Two key concepts can improve in-law relationships
Setting aside some problematic details with the evolutionary explanation in the new research — for example, the study shows that fathers get on better with their daughters-in-law than with their daughters — there is also a downside to the conclusion that “it’s in the genes.” This seems to be one of those explanations that ends the story. Why look further into the problematic relationship if there is a genetic explanation? Why hope to use such understanding to moderate conflict if it is “all in the genes?”
In my work on family dynamics, I also show that the investment parents have in a child creates complications between in-laws. The psychology of parental investment has undoubtedly emerged from the genetic imperative to put one’s children first, but this knowledge is not helpful. However, two key concepts do help with in-law conflict: love and respect. Only in understanding the power of our need for love and respect can improve in-law relationships.
Each woman, mother-in-law and daughter-in-law, wants to be the A person in her family, whose needs and values carry authority. When a woman’s mother starts telling her “what she should do” the daughter, as the wife/mother in her household, can express her irritation, challenge her mother and move on. The rhythms of mother/daughter conflict are, by this time, well oiled. If she challenges her mother-in-law, however, those rhythms jerk and break. Each is alarmed by what might happen, so each turns away from the other when dissatisfaction percolates. Perhaps, instead of direct confrontation, each complains to the man in the middle, the son and partner, who often makes things worse by defending his mother (so the wife feels undermined and betrayed); or, he defends his wife against his mother’s complaints, so his mother worries that she is losing a special closeness to her son.

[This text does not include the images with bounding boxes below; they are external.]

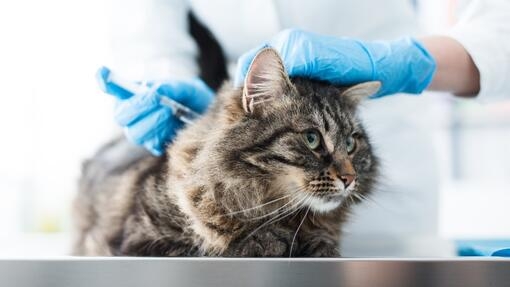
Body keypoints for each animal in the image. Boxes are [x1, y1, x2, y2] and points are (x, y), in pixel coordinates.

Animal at [73, 48, 380, 258]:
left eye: (351, 144)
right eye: (312, 139)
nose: (350, 179)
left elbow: (323, 243)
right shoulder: (138, 241)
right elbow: (215, 247)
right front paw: (267, 240)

Another notable absence in any genetic explanation (acknowledged by the researchers themselves) is family culture. Each family has its own set of rules that members generally follow. More often than not, the rules disappear into the background and emerge simply as measures of what is “normal” and what is “right.” It is likely that family culture has much to do with disagreements over money and care, as well as love and respect. If we are to understand in law conflict in ways that improve affinal relationships, we need to understand how people themselves respond to specific interactions between them. When we keep our focus on that, we can improve in-law relationships, even though some of the conflict may indeed arise from our selfish genes.